Spanish Language Cable TV

32.2%

Cable TV

14.8%

FSI Coupon

11.5%

Internet**

0.1%

Spanish Language Network TV

-3.9%

National Sunday Supplement

-7.2%

Spot Radio

-8.7%

Network Radio

-9.7%

Network TV

-9.9%

Local Newspaper

-10.4%

Outdoor

-11.2%

National Newspaper

-13.7%

Spot TV 101-210

-14.2%

Syndicated TV

-14.7%

Spot TV Top 100

-16.1%

National Magazine

-19.3%

Local Magazine

-23.9%

B2B

-32.7%

Local Sunday Supplement

-44.9%

Grand Total

-9.0%

Source: The Nielsen Company

* All data from non-Internet media pulled from Nielsen’s Ad*Views database

** Internet advertising expenditures pulled from AdRelevance database and account for CPM-based, image-based advertising. These reported estimated expenditures do not account for paid search advertising, text only, paid fee services, performance-based campaigns, sponsorships, barters, in-stream (“pre-rolls”) players, messenger applications, partnership advertising, promotions and email campaigns, or house advertising activity.

Ad spend declines are easing up even in print media, which have taken more than their share of lumps over the last few years. National Newspapers were down 13.7% last year, but it’s an improvement from the -21.6% pace that Nielsen reported through the first three quarters of 2009. Local Newspapers finished relatively strong in 2009, cutting its reported 14% decline in ad revenue through Q3 to -10.4% by year’s end.

Spending by the top ten product categories was down 9.5% in 2009. The automotive industry was the top category with over $8 billion spent last year.

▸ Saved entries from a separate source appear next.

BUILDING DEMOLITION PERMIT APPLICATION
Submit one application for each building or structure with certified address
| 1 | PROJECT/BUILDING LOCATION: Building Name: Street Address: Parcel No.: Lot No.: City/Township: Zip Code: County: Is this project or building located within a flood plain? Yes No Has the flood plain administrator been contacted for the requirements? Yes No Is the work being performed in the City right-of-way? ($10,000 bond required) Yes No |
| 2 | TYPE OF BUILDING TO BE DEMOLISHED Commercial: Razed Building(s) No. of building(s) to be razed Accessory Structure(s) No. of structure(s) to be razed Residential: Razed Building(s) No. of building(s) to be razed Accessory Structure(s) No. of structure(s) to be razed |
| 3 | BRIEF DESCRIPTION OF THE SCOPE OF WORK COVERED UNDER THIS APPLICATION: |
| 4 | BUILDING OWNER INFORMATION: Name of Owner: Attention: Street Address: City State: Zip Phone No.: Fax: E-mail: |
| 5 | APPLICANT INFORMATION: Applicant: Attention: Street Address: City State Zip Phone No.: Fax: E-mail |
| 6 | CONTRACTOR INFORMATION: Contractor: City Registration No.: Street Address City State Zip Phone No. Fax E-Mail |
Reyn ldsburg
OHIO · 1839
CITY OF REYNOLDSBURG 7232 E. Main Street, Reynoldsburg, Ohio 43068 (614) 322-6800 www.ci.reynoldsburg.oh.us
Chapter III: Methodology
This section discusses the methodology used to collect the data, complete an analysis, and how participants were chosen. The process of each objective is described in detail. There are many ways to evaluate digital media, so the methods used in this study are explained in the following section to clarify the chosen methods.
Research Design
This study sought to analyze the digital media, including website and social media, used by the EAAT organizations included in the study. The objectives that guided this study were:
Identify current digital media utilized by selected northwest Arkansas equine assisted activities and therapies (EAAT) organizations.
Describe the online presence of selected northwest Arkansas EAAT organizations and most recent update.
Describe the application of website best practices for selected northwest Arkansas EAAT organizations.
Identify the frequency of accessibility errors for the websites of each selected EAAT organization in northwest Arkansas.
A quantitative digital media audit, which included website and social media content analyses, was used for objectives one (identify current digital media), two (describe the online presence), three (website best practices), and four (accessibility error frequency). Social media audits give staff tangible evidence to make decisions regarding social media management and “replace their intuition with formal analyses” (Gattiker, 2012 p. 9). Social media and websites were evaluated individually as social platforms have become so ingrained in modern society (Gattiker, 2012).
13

Pharmaceutical, Quick Service Restaurants, and Department Stores were next on the list, with each category showing year-over-year gains.

There was some notable activity among product categories outside the top 10. Investment Services not only saw ad spend fall 14% to $1.3 billion in 2009, but the category also had about 1000 fewer advertisers in 2009 compared to 2008. On the other hand, spending by web-based advertisers climbed 32% to $1.1 billion, paced by dramatic spending increases by Hulu and Bing.